→ WRITTEN TASK 1
Reproduce the message below about the tripped breaker and the downed servers word for word, in full.

→ TEXT PROVIDED
■ ■ ■
Hmm:
On Mon, Feb 23, 2009 at 9:04 PM, Russell Blau russblau@hotmail.com wrote:
- Within the last hour, the server log at
http://wikitech.wikimedia.org/wiki/Server_admin_log indicates that Rob found and fixed the cause of srv31 (and srv32-34) being down -- a circuit breaker was tripped in the data center.
So we conclude that
Feb 12th: a breaker trips, taking four servers offline
(8 days go by, with a number of reports)
Feb 20th: it is noted that srv31 is down, (noted that AC is off?)
(3 days go by)
Feb 23rd: the tripped breaker is found, srv31 restarted (and 8+ hours later, the dumps have not resumed)
Really? I mean is this for real?
The sequence ought to be something like: breaker trips, monitor shows within a minute or two that 4 servers are offline, and not scheduled to be. In the next 5 minutes someone looks at the server(s), notes that there is no AC power, walks directly to the panel and resets the breaker. How is this *not* done? I'm sorry, I just don't get it. I've run data centres, and it just is not possible to have servers down for AC power for more than a few minutes unless there is a fault one can't locate. (Or grid down, and running a subset on the generators ;-)
Can someone explain all this? Is the whole thing just completely beyond the resource available to manage it?
Best regards, Robert
■ ■ ■
Chart reading data
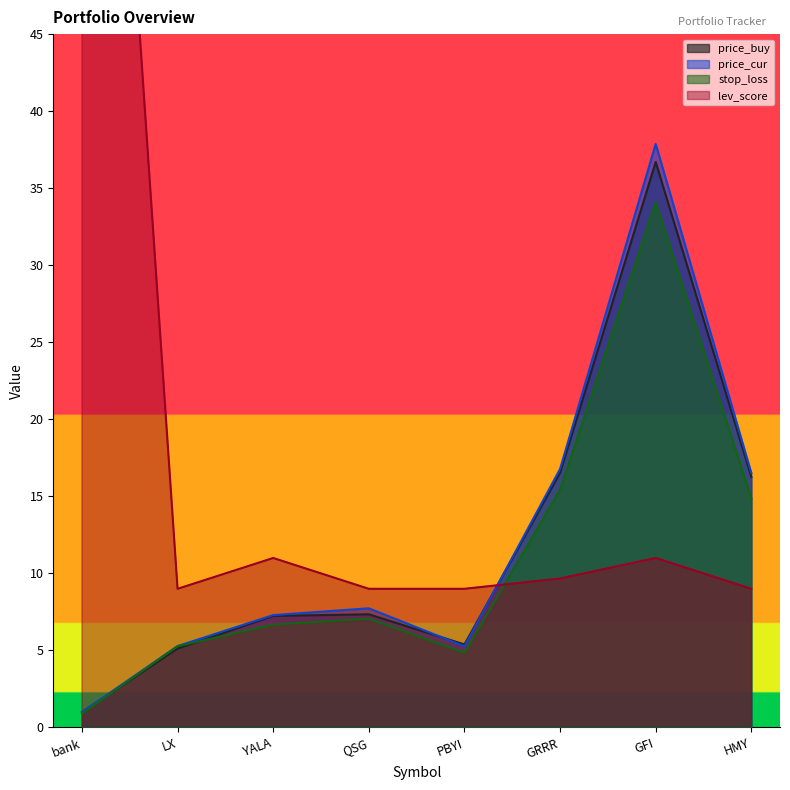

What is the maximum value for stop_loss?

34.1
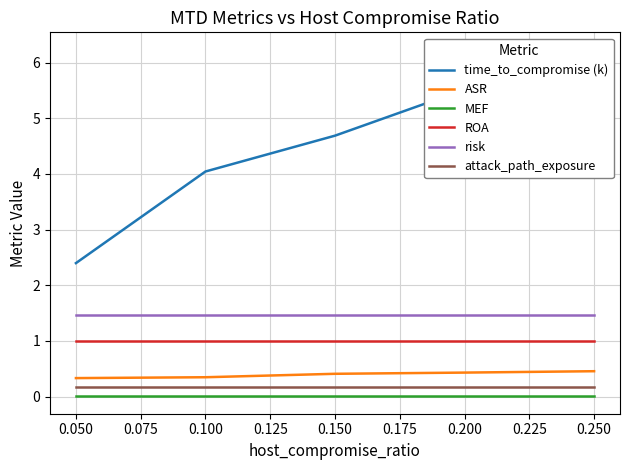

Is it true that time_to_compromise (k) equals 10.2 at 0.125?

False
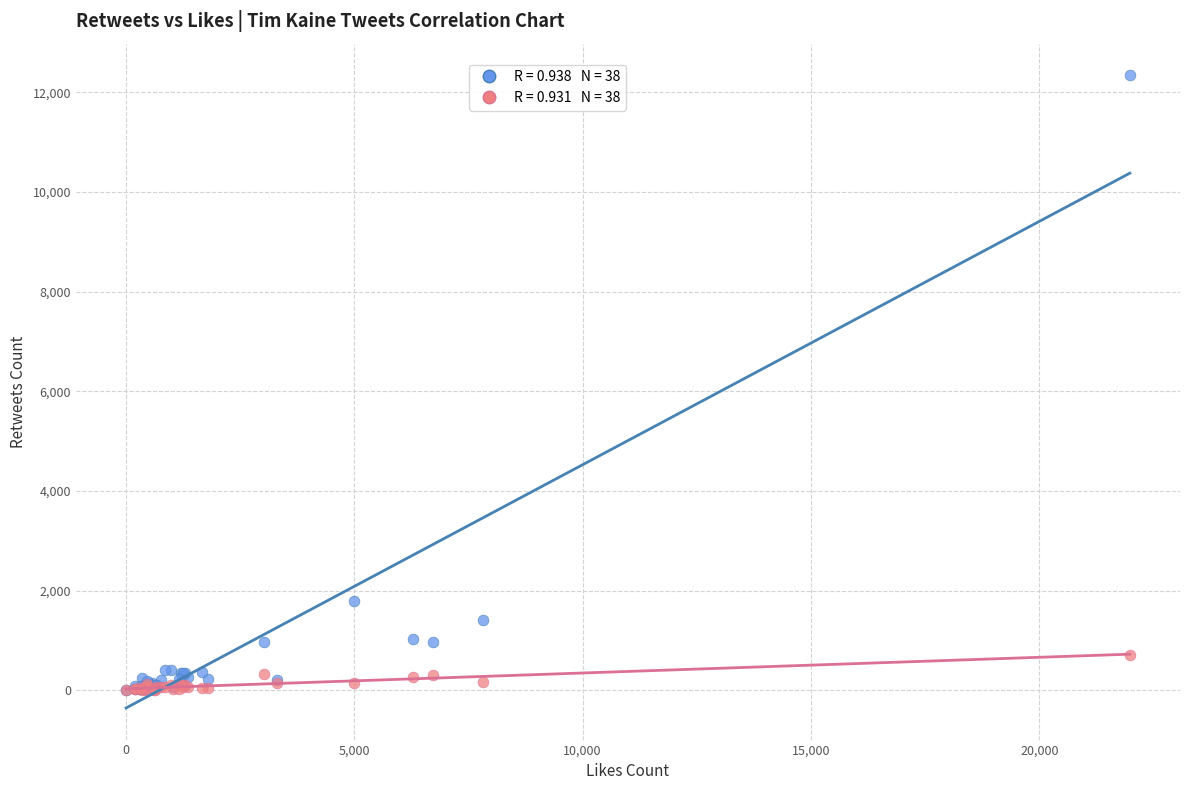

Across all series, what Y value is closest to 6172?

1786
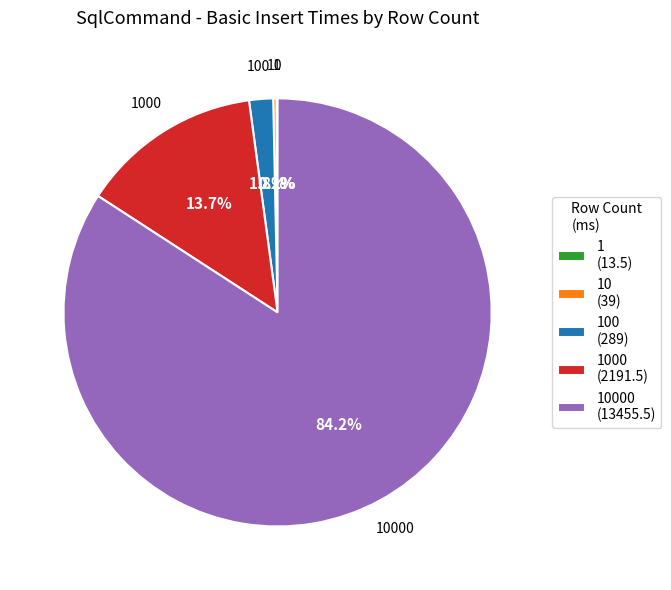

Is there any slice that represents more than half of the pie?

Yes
■ ■ ■
→ WRITTEN TASK 2
How many lines in the records above contain the word "value"? Reply with the number alone.

→ EXERCISE SOLUTION 1
Hmm:
On Mon, Feb 23, 2009 at 9:04 PM, Russell Blau russblau@hotmail.com wrote:
- Within the last hour, the server log at
http://wikitech.wikimedia.org/wiki/Server_admin_log indicates that Rob found and fixed the cause of srv31 (and srv32-34) being down -- a circuit breaker was tripped in the data center.
So we conclude that
Feb 12th: a breaker trips, taking four servers offline
(8 days go by, with a number of reports)
Feb 20th: it is noted that srv31 is down, (noted that AC is off?)
(3 days go by)
Feb 23rd: the tripped breaker is found, srv31 restarted (and 8+ hours later, the dumps have not resumed)
Really? I mean is this for real?
The sequence ought to be something like: breaker trips, monitor shows within a minute or two that 4 servers are offline, and not scheduled to be. In the next 5 minutes someone looks at the server(s), notes that there is no AC power, walks directly to the panel and resets the breaker. How is this *not* done? I'm sorry, I just don't get it. I've run data centres, and it just is not possible to have servers down for AC power for more than a few minutes unless there is a fault one can't locate. (Or grid down, and running a subset on the generators ;-)
Can someone explain all this? Is the whole thing just completely beyond the resource available to manage it?
Best regards, Robert

→ EXERCISE SOLUTION 2
2